→ Exercise
Reproduce the biography of Lanz Pierce below word for word.

→ Text provided
::::::
- Born: Alana Michelle Josephs November 23, 1989 (age 36) Forest Hills, New York
- Genres: Hip hop
- Occupations: Rapper, Singer
- Years active: 2004–present
- Labels: Innovators & Aviators
- Website: http://lanzpierce.com

= Lanz Pierce =

American singer (born 1989)

Alana Michelle Josephs (born November 23, 1989), better known under her stage name Lanz Pierce, is an American rapper, singer, songwriter and recording artist. She was born in Queens, New York and raised in New Jersey.

== Early life ==
Born in Queens, New York to parents Andrea Josephs, an insurance broker, and Michael Josephs, an attorney, her path towards hip-hop was shaped by her parents' acrimonious divorce when she was six years old. At age 11, she began composing rhymes, influenced by male role models in the industry such as Tupac Shakur, Eminem, DMX, and Nas. Her female influences include Missy Elliott and Lil Kim. Pierce dropped out of school at age 14 and fought for recognition on stage through the underground hip-hop scene. In 2003, Pierce called Quad Studios in Midtown Manhattan numerous times, eventually appearing at its office in person. After impressing the manager with her rhymes, she received an internship but remained an unsigned artist.
::::::
→ Record extracts
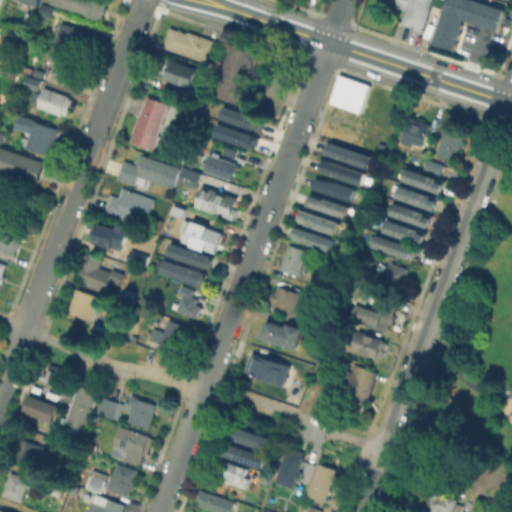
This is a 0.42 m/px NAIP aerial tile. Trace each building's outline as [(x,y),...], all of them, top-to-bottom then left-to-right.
::::::
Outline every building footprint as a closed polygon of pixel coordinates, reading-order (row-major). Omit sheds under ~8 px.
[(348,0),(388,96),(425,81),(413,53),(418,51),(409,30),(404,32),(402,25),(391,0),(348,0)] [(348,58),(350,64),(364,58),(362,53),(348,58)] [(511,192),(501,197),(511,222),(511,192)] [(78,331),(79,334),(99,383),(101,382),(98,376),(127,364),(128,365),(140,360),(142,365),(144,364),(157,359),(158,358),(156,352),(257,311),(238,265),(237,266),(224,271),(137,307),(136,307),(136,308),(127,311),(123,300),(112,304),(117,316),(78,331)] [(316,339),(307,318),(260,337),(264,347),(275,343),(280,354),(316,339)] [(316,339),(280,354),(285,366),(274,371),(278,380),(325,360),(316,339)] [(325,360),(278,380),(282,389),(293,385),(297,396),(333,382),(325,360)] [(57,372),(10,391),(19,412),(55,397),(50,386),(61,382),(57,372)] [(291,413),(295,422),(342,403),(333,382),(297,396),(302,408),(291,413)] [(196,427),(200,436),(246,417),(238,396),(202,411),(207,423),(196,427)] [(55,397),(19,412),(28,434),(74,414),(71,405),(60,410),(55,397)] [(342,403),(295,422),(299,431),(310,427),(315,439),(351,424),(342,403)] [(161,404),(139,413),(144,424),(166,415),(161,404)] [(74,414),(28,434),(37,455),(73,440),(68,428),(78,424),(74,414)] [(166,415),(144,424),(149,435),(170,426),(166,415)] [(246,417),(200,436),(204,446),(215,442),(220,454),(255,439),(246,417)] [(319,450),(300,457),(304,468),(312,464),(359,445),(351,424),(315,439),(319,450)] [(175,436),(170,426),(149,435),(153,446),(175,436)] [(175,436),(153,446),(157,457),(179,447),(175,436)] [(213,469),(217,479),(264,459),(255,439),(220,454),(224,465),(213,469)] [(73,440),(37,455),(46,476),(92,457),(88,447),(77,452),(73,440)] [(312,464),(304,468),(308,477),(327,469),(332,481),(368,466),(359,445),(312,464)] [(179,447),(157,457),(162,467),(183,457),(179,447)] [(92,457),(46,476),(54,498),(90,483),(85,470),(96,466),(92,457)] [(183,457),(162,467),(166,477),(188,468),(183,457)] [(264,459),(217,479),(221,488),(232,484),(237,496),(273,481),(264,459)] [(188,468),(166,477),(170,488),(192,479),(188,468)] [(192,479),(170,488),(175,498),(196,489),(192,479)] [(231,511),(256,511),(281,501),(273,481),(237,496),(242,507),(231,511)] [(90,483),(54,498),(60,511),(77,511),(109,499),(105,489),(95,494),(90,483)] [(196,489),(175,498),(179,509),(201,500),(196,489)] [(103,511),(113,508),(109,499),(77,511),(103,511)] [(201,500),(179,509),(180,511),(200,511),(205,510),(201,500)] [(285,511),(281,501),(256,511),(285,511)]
::::::
→ Output below
- Born: Alana Michelle Josephs November 23, 1989 (age 36) Forest Hills, New York
- Genres: Hip hop
- Occupations: Rapper, Singer
- Years active: 2004–present
- Labels: Innovators & Aviators
- Website: http://lanzpierce.com

= Lanz Pierce =

American singer (born 1989)

Alana Michelle Josephs (born November 23, 1989), better known under her stage name Lanz Pierce, is an American rapper, singer, songwriter and recording artist. She was born in Queens, New York and raised in New Jersey.

== Early life ==
Born in Queens, New York to parents Andrea Josephs, an insurance broker, and Michael Josephs, an attorney, her path towards hip-hop was shaped by her parents' acrimonious divorce when she was six years old. At age 11, she began composing rhymes, influenced by male role models in the industry such as Tupac Shakur, Eminem, DMX, and Nas. Her female influences include Missy Elliott and Lil Kim. Pierce dropped out of school at age 14 and fought for recognition on stage through the underground hip-hop scene. In 2003, Pierce called Quad Studios in Midtown Manhattan numerous times, eventually appearing at its office in person. After impressing the manager with her rhymes, she received an internship but remained an unsigned artist.